While Moodie and Akin refuse at almost every turn to offer up pat or easy solutions, they suggest there is blame enough and more to go around, and they spare no one — from politicians of every stripe, to journalists with an agenda and middle-class philosophers of every hue.
Already a proven talent at creating dialogue for his characters on stage, in this unconventional play, Moodie seems determined to demonstrate an equally impressive talent for creating dialogue offstage — and he succeeds.
Under Akin’s direction, a hugely talented cast gives polished, thought-provoking performances, each member tackling a multitude of roles with unflinching candor, making the most of Kelly Wolf’s simple but effective urban set and Moodie’s wonderfully observed prose.
Together they create what is arguably one of the most compelling plays on race and violence this city has ever seen.
And if the solution to the problem is only to be found, as one suspects, in community dialogue, then while they offer no solutions, they at least set us on a road that, if followed, might just move our city from Toronto the Good to Toronto the Better.
Toronto the Good
Richard Ouzounian
the Toronto Star
Listen closely to Toronto the Good, Andrew Moodie’s new play that opened last night at Factory Theatre, and you will truly hear the sound of our city.
Everyone from the black rappers and the Irish cops to the conflicted francophones and inbred WASPs fall under Moodie’s microscope. Or perhaps I should say microphone, because it’s his ear for speech that’s so accurate, deadly.
A young black man is stopped while driving his car and discovered to be carrying a gun. The Crown wants him behind bars; his defence is that he was racially profiled.
That may sound like a common enough case to you, but Moodie knows how to turn the screws. The man gunning for conviction is Thomas, a right-leaning Crown attorney who happens to be black. The defence is in the hands of Simon, a far-left dude with enough issues to launch a magazine.
Add to this the information that Thomas has been racially profiled himself on several occasions, quarrels over ethnic issues with his pregnant Franco-Canadian wife and isn’t sure that every gangsta is worth saving and you have a nicely complex story.
Moodie avoids glib answers and predictable side-taking, except for one scene near the end when Thomas and Simon square off and start lobbing political insults at each other.
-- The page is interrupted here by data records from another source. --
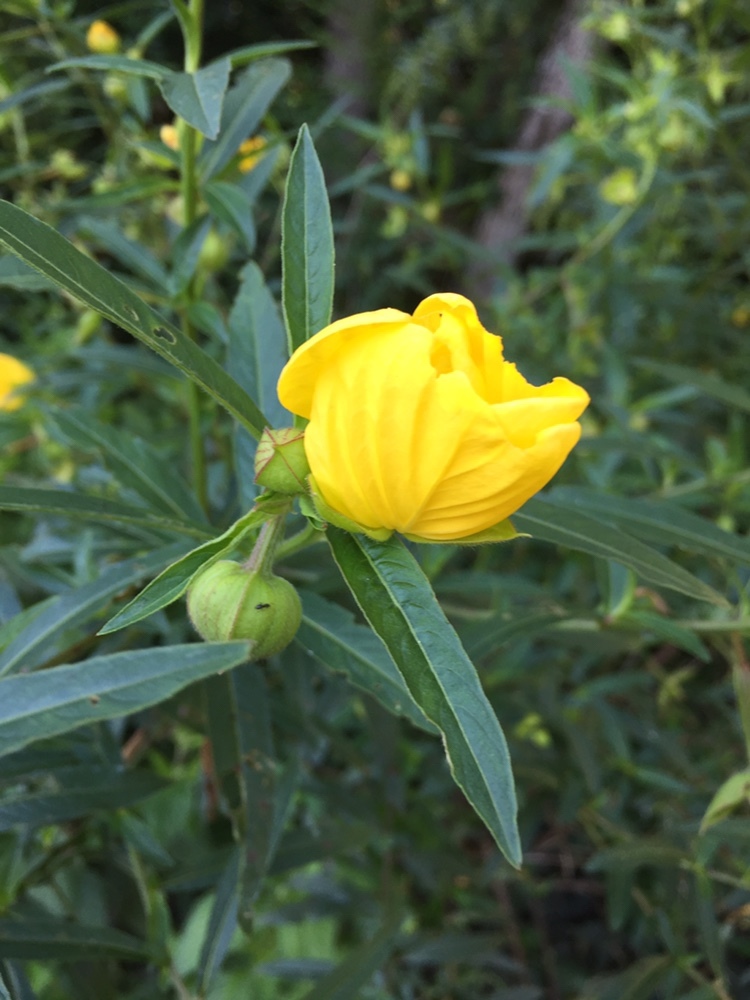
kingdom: Plantae
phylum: Tracheophyta
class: Magnoliopsida
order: Myrtales
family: Onagraceae
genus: Ludwigia
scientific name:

Most of the time, however, the action is swift in Philip Akin’s impactful production and the acting highly persuasive.
Xuan Fraser hits all the required marks as Thomas, with an ironic wit that he turns on himself like a double-edged razor blade. Brian Marler is equally fine as Simon, making this morally loose cannon of a man someone we like and pity, rather than despise.
Stéphanie Broschart is warmly winning as Almanda, Thomas’s wife, and Sandra Forsell has a nice strength as the beleaguered cop, Elsie.
Marcel Stewart shows admirable range playing a variety of young men and Miranda Edwards runs an equally impressive gamut of assignments from a duplicitous Toronto Star reporter (clearly a gross piece of fiction!) to a no-nonsense prostitute.
In the end, Moodie makes no giant statement and builds to no huge climax, which is a bit of a disappointment. But the journey along the way has been well worth taking and anyone interested in the future of this city should pay a visit to Toronto the Good.